Flight Centre said its recovery was well underway after posting a top line profit of $8 million for March and while its global corporate business was back in the black and leisure was approaching breakeven.

May 04, 2022, updated May 04, 2022
Flight Centre has started a significant turnaround (Photo: Julian Smith/AAP PHOTOS)

Flight Centre has started a significant turnaround (Photo: Julian Smith/AAP PHOTOS)

The Brisbane-based company said it was profitable in March on both underlying profit before tax and underlying EBITDA (earnings before interest, tax, depreciation and amortisation) and was experiencing “strong momentum globally”.

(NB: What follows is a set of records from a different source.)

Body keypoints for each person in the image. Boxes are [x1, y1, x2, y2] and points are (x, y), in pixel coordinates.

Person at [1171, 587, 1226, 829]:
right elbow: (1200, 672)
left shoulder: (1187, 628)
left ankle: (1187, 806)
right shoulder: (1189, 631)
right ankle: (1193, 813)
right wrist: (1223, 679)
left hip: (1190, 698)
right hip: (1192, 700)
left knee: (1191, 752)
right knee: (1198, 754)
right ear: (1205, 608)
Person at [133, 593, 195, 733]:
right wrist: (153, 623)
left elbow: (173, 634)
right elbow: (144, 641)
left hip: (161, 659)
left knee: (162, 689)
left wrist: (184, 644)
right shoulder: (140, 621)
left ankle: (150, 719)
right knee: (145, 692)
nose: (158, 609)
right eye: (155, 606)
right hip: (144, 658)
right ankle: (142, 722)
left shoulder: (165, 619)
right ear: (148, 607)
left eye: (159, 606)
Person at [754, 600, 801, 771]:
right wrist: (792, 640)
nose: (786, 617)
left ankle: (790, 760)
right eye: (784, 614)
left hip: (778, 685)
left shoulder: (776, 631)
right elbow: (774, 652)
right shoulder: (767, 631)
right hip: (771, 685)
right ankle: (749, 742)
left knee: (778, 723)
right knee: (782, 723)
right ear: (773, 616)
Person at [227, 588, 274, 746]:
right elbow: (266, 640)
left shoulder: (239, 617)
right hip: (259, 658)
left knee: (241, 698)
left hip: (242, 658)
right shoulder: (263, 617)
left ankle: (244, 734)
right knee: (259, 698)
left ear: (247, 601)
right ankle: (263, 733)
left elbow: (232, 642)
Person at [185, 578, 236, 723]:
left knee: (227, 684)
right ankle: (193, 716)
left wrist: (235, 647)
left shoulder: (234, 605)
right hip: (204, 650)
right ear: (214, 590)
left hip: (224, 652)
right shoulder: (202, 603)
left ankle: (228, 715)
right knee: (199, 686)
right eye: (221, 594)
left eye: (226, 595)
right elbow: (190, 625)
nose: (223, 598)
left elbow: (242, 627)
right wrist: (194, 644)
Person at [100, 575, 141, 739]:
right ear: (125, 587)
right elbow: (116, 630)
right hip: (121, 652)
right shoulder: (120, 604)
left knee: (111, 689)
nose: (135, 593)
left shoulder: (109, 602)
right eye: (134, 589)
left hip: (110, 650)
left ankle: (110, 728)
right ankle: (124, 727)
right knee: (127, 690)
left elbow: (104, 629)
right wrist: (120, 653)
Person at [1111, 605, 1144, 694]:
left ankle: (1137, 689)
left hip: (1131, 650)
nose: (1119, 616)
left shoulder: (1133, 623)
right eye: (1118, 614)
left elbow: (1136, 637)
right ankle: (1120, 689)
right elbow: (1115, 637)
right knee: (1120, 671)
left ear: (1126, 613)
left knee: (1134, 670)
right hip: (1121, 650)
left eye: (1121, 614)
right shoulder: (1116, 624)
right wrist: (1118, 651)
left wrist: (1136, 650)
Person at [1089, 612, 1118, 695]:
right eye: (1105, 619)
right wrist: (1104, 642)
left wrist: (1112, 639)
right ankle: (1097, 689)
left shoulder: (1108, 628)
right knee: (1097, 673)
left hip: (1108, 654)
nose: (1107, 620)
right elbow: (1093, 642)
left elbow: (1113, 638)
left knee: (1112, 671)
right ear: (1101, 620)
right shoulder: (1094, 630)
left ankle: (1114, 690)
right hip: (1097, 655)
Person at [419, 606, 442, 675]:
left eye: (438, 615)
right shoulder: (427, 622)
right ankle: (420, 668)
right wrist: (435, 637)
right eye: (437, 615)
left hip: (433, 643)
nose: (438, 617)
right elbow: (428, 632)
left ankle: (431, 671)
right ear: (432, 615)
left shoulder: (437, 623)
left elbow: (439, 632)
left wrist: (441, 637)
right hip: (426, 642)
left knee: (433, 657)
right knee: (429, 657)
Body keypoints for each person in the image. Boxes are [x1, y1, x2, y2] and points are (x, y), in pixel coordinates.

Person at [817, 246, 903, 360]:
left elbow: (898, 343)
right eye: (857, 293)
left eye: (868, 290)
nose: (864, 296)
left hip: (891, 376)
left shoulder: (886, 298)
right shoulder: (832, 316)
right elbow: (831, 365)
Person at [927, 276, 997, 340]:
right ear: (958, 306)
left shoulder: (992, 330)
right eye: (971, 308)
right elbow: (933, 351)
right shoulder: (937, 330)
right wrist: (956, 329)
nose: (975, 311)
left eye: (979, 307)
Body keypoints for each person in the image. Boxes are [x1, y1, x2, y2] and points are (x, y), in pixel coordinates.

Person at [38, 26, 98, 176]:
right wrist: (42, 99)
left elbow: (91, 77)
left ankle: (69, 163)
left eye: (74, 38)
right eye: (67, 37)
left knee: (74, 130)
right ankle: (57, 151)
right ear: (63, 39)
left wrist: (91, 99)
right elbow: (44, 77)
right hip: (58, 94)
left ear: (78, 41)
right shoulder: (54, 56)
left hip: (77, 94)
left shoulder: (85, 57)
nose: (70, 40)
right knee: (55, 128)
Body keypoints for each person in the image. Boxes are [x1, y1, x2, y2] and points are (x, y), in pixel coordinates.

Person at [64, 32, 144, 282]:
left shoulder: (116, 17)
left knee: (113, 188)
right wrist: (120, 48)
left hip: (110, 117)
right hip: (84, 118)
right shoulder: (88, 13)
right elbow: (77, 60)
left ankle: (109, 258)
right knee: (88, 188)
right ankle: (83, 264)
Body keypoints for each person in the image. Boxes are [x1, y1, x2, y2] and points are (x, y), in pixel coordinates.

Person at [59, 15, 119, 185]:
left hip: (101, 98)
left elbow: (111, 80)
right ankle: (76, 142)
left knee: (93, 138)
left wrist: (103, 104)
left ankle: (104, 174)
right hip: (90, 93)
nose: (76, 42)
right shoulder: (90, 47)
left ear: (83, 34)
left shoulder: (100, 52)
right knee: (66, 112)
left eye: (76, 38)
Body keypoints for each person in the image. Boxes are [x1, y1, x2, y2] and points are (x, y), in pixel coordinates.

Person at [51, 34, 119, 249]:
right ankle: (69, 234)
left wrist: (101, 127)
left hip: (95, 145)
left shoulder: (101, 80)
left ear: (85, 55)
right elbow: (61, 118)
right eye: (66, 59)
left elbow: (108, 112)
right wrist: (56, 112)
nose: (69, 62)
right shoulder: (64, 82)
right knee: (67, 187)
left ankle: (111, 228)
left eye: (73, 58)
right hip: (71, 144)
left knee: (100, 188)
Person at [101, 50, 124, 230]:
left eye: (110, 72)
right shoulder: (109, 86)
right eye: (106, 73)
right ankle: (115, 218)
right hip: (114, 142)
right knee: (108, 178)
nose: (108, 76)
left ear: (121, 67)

It said it was expecting its EBITDA to be in the black for the five months to June 30 which it described as a “significant turnaround” compared with the $184 million loss during the first half of the financial year and a subdued January.

It was anticipating a full-year EBITDA loss of between $195 million and $225 million.

Growth had accelerated following the Omicron strain, but its total transaction value (a measure of the value of all the transactions booked through the company including plane tickets, cruise fares and hotel rooms) dipped in April.

The revival of the company’s fortunes follows a near-death experience when the pandemic hit in March 2020 and global and domestic travel was shut down. It was forced to lay off 6000 workers, and shutter 250 stores to survive.

However, its share price which had dipped below $9 at the start of the pandemic, has recovered to trade above $22.

The company reported that its total transaction value in March  was almost triple the level of March last year and almost 60 per cent of the pre-Covid level.

Its global orporate business was back to 76 per cent of pre-Covid, while leisure was at 47 per cent.

It said it was forecasting that its monthly TTV would surpass the record level it reached in 2019 in 2023 “when market recovery reaches circa 70 per cent”.

International travel was showing strong signs of recovery for the company. It said about 70 per cent of all airline tickets issued by its stores in Australia in April were for international destinations. in January it was 45 per cent.

The company’s margins were still well below pre-Covid and the company said there was currently a higher corporate and domestic weighting in its earnings as well as a heavy component of VFR (visiting friends and relatives).

Its European corporate business was now back to 93 per cent of pre-Covid levels while South Africa was at 113 per cent and UAE 151 per cent.